C’était en 1936 : María Luz Morales, journaliste et écrivaine, prenait la tête de La Vanguardia. Elle devint la première femme directrice d’un journal national en Espagne. Et la seule jusqu’à aujourd’hui à la direction du journal catalan. Portrait.
A en croire les chiffres, accéder à des postes à responsabilités s’avère toujours aussi difficile pour les femmes en 2019. En Espagne, la grève féministe du 8 mars dernier dénonçait l’inégalité entre les hommes et les femmes ainsi que la précarité. Les femmes journalistes avaient même organisé un rassemblement à Barcelone. Peu sont à la tête de journaux dans le pays. À La Vanguardia, une seule fut directrice: María Luz Morales, entre 1936 et 1937.
Née à La Coruña en 1890, elle grandit à Barcelone.
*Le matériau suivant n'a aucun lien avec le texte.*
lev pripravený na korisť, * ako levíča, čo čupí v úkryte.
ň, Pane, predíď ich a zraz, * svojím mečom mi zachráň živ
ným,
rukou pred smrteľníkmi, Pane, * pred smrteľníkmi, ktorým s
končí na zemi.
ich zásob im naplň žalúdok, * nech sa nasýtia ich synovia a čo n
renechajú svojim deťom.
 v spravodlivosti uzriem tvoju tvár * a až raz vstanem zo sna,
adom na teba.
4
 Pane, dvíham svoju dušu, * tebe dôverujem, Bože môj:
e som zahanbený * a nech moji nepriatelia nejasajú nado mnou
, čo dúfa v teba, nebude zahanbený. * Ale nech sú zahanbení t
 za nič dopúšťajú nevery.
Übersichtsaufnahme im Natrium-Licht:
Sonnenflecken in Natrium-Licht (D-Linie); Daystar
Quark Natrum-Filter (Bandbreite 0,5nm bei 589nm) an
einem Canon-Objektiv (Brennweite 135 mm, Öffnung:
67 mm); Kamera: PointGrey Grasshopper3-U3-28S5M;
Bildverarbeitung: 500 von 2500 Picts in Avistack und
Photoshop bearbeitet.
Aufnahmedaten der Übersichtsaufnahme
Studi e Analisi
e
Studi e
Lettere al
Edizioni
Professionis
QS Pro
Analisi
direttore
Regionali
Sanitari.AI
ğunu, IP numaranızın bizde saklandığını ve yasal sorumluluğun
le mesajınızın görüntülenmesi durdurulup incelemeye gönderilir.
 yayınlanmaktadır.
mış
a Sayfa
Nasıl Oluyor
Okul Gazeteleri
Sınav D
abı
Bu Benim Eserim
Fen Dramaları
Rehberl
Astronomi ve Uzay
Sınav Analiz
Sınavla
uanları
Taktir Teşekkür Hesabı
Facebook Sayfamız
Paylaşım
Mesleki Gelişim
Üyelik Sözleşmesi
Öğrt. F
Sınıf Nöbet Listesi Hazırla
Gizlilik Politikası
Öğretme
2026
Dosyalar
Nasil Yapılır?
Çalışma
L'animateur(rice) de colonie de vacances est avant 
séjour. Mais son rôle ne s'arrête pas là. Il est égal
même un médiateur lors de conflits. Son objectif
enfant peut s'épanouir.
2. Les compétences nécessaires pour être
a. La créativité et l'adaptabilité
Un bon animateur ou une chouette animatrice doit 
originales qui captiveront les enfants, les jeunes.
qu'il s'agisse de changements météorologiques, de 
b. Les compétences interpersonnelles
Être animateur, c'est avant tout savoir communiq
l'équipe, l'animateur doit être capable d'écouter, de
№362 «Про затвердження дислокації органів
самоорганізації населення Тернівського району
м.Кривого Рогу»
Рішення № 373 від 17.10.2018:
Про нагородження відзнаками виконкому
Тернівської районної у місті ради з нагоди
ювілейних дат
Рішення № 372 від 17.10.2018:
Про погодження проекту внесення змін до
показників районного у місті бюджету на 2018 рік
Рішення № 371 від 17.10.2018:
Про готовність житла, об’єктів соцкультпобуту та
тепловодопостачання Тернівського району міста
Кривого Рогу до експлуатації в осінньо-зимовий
Après un diplôme de Philosophie et Lettres, elle décide de devenir écrivain afin de pouvoir exercer le journalisme. À cette époque, les femmes signaient des articles dans des magazines, mais n’étaient pas journalistes comme aujourd’hui. Elle fait ses premiers pas dans le domaine en 1921, en dirigeant El hogar y la moda, place qu’elle obtient à l’issu d’un concours. Elle en sera responsable pendant cinq ans. En 1923, elle envoie des essais sur le théâtre à La Vanguardia, qui l’embauche l’année suivante à la critique cinématographique. Elle était la seule femme de la rédaction.
Une femme avant-gardiste
Son talent lui vaut d’autres emplois en parallèle, pour Paramount Pictures ou le journal madrilène El Sol. En 1931, elle préside la Résidence Internationale des Jeunes Étudiantes. En 1936, la Generalitat décrète la saisie de plusieurs journaux dont La Vanguardia. Ce dernier est sous contrôle d’un comité ouvrier CNT-UGT créé le 19 juillet 1936. Le 8 août, après la fuite du directeur de l’époque Agustí Calvet, le comité nomme María Luz Morales directrice. La Barcelonaise accepte, à condition que ce poste soit provisoire. Elle affirme également qu’elle fera uniquement du journalisme en ce qui concerne la politique. María Luz Morales sera directrice quelques mois jusqu’en 1937, avant de redevenir journaliste.
Dès la victoire de Franco en 1939, le régime entame une purge à La Vanguardia. María Luz Morales sera dénoncée un an plus tard pour avoir dirigée le quotidien catalan et emprisonnée quarante jours dans un couvent de Sarrià. Malgré tout, elle continue d’écrire et publie différentes nouvelles. C’est seulement en 1978 qu’elle sera réhabilitée comme journaliste. Elle écrira pour le Diario de Barcelona jusqu’à sa mort en 1980. Passionnée, l’écriture aura guidé toute la vie de María Luz Morales.